Key Experimental Results

Main Results (Tables)

SUD-ToF / RUD-ToF Datasets:

Method SUD-ToF MAE↓ SUD-ToF RMSE↓ RUD-ToF MAE↓ RUD-ToF RMSE↓
PE-ToF 9.77 15.92 21.22 48.76
NAFNet 11.08 18.24 20.41 33.83
Restormer 9.75 14.76 18.94 31.78
UD-ToFnet 8.88 11.50 17.29 31.11
LFRD² (Ours) 8.41 10.99 16.73 30.94

FLAT Dataset (ToF Denoising):

Method MAE↓ RMSE↓
SHARPnet 4.62 10.26
UD-ToFnet 4.41 8.23
LFRD² 4.13 7.35

NYUv2 Dataset (Depth Super-Resolution, MSE/MAE):

Method 16×
DSR-EI 2.94/0.49 13.3/1.19 57.0/2.70
LFRD² 2.85/0.47 12.8/1.16 52.3/2.58

Ablation Study (Tables)

Core Component Ablation (RUD-ToF):

Configuration Params/M FLOPs/G Speed/ms MAE↓ RMSE↓
Baseline (UD-ToFnet) 2.17 8.65 15.20 17.29 31.11
+ GRU +0.18 +7.62 19.89 17.02 31.09
+ LSTM +0.24 +10.4 22.15 16.96 31.22
+ LFRD² +0.18 +7.69 22.75 16.73 30.94
w/o FC (integer-order) +0.01 +0.41 20.67 17.00 30.99
w/o CC (no continuous conv.) +0.17 +7.28 22.11 16.88 31.03
NFC +0.13 +20.5 28.42 16.97 31.00

Fractional Order Ablation:

Order \(\alpha\) 0.1 0.3 0.5 0.7 0.9 Learnable (Ours)
MAE/mm 18.12 18.38 18.86 19.01 18.29 17.62
\(\rho_{1.02}\)/% 66.79 66.80 66.16 65.73 66.04 67.43

Key Findings

  • Fractional vs. integer order: Removing fractional calculus (w/o FC) increases MAE from 16.73 to 17.00, confirming the importance of memory properties.
  • Continuous vs. discrete convolution: Removing continuous convolution (w/o CC) increases MAE from 16.73 to 16.88.
  • vs. RNN variants: LFRD² outperforms both GRU and LSTM on MAE and RMSE, while maintaining parameter count comparable to GRU.
  • vs.
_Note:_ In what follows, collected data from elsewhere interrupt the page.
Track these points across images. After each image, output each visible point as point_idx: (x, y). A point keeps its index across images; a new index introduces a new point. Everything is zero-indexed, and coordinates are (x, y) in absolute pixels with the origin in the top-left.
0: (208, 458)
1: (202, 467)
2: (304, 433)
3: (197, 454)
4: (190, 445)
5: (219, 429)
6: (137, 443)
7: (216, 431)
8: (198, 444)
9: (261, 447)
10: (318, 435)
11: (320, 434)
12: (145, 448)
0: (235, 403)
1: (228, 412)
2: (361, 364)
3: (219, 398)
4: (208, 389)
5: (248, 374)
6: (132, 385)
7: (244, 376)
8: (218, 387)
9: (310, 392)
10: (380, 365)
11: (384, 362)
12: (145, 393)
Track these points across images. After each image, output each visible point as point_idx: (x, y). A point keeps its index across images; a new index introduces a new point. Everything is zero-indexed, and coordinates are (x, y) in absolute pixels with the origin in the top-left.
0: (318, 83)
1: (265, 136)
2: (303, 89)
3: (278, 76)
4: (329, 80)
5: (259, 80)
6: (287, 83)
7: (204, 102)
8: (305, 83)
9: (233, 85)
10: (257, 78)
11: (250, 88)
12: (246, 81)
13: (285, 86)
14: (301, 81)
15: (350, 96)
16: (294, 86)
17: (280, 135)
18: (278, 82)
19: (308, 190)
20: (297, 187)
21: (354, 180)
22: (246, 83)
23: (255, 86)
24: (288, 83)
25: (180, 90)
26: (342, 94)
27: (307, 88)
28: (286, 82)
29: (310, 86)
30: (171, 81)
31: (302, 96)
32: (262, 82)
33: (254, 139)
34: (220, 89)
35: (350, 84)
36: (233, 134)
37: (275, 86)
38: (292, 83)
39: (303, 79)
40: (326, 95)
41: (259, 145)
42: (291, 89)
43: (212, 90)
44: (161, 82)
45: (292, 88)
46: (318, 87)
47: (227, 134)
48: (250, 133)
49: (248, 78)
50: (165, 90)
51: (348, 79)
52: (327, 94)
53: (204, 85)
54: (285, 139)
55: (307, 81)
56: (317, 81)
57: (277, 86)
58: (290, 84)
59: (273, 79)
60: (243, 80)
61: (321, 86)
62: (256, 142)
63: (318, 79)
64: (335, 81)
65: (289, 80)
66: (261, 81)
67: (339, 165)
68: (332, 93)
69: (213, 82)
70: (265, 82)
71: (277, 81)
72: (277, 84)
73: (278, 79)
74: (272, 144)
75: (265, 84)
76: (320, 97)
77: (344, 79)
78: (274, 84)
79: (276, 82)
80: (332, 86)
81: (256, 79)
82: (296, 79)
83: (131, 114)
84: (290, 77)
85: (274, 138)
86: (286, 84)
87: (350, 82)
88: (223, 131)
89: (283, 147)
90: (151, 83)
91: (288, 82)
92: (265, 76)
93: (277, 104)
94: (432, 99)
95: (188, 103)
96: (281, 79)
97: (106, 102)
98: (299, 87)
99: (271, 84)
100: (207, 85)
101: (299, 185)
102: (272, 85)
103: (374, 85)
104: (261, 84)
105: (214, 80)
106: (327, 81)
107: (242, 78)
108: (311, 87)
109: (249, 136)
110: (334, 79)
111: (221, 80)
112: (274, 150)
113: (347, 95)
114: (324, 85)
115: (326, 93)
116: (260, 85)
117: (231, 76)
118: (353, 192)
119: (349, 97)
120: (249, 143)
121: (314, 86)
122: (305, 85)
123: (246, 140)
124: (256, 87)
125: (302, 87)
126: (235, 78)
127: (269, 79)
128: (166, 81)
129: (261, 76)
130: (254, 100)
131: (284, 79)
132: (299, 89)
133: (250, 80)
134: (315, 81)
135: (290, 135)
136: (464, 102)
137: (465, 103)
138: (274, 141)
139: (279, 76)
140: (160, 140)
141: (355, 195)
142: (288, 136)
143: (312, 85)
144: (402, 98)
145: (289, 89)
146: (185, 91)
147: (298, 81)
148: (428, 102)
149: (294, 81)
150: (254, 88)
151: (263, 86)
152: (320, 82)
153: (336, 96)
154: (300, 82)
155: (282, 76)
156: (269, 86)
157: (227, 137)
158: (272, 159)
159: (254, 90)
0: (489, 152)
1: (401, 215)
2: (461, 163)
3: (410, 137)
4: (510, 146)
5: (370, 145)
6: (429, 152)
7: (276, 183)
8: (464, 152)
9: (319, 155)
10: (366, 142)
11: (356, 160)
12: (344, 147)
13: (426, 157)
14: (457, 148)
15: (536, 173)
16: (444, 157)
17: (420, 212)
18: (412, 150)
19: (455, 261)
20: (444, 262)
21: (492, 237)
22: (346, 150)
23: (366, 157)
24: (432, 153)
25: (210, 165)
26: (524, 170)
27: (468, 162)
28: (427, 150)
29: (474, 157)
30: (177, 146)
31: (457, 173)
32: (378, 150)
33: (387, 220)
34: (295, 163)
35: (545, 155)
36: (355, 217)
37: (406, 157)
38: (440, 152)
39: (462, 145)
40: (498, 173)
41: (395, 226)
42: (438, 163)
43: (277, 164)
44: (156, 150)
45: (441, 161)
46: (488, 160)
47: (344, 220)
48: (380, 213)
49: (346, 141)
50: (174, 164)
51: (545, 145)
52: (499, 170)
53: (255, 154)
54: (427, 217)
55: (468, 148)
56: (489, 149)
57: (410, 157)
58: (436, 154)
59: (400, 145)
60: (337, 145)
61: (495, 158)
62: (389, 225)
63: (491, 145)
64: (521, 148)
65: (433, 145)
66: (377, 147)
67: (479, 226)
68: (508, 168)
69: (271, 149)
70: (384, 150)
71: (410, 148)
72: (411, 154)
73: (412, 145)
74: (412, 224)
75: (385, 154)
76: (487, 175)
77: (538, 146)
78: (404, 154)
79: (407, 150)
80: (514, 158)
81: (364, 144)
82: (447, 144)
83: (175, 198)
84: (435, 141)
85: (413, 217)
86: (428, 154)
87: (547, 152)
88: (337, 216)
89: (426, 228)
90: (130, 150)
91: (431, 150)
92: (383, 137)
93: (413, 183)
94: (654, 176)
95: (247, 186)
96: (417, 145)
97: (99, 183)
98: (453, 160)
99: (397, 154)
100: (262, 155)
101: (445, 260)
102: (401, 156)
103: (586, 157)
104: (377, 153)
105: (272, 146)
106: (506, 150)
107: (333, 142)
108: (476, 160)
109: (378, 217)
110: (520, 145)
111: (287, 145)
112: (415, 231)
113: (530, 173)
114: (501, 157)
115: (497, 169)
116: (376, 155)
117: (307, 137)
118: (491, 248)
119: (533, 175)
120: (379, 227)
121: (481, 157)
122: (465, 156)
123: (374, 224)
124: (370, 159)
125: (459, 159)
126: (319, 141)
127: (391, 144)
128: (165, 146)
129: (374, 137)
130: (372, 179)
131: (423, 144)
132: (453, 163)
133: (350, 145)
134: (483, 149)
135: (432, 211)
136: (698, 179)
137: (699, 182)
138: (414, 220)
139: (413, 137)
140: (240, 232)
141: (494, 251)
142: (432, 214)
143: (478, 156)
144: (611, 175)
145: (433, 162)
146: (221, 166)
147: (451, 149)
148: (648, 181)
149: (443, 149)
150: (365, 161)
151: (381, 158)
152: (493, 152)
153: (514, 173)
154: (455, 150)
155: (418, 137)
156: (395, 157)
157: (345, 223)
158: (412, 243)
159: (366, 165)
NFC: Achieves comparable accuracy while reducing FLOPs by 62% and improving speed by 25%.
  • Learnable order outperforms all fixed orders, dynamically adapting to the optimal order for each sample.
  • Cross-task generalization: The same framework achieves state-of-the-art results across three distinct tasks — UD-ToF restoration, ToF denoising, and depth super-resolution.
  • Plug-and-play: The DISB can be replaced by various baselines (PE-ToF, NAFNet, Restormer, etc.), consistently yielding improvements.

Highlights & Insights

  • Hybrid physics-driven and data-driven design: Embedding fractional PDEs into neural network iterations provides both physical interpretability and learning flexibility.
  • Memory property of fractional calculus is the key innovation: leveraging a weighted combination of all historical iteration states makes the approach more robust than integer-order methods that rely solely on the current state.
  • Dynamic fractional order learned by the network addresses the difficulty of manual parameter selection in traditional fractional-order methods.
  • The efficient continuous convolution implementation (coefficient prediction + repeated differentiation) is more practical than MLP-based Neural Fields.
  • Strong cross-task applicability: The same framework, without modification, applies to different depth restoration tasks.

Limitations & Future Work

  • Training requires careful configuration to avoid numerical instability (NaN values); robustness needs improvement.
  • The current explicit numerical scheme may benefit from implicit formulations for greater stability and efficiency.
  • The number of iteration steps is fixed; adaptive step-size control could further improve efficiency.
  • The choice of DISB affects final performance, but selection criteria for the optimal initializer are not thoroughly investigated.
  • Although more efficient than NFC, continuous convolution still increases inference time by approximately 50%.
  • Perona-Malik Diffusion: A classical image enhancement diffusion model serving as the integer-order baseline for this work.
  • TNRD (Chen & Pock, 2016): Trainable Nonlinear Reaction Diffusion, learning time-varying filter parameters from data.
  • UD-ToFnet (Qiao et al.): A pioneering work on UD-ToF depth restoration, serving as the DISB baseline in this paper.
  • NFC (Nsampi et al.): Continuous convolution implementation based on repeated differentiation, the reference method for the continuous convolution design.
  • Algorithm Unrolling: Unrolls iterative algorithms into network layers, forming the methodological foundation of LFRD².
  • Insight: The potential of fractional calculus in image processing remains largely underexplored.

Rating

  • Novelty: ⭐⭐⭐⭐ — Combining fractional reaction-diffusion with deep learning and the learnable-order design are both novel contributions.
  • Experimental Thoroughness: ⭐⭐⭐⭐ — Four datasets, three tasks, and detailed ablations covering core components, continuous convolution inputs, and order selection.
  • Writing Quality: ⭐⭐⭐⭐ — Rigorous mathematical derivations, clear illustrations, and thorough physical explanations.
  • Value: ⭐⭐⭐⭐ — Methodological contribution to physics-driven depth restoration with strong cross-task generalizability.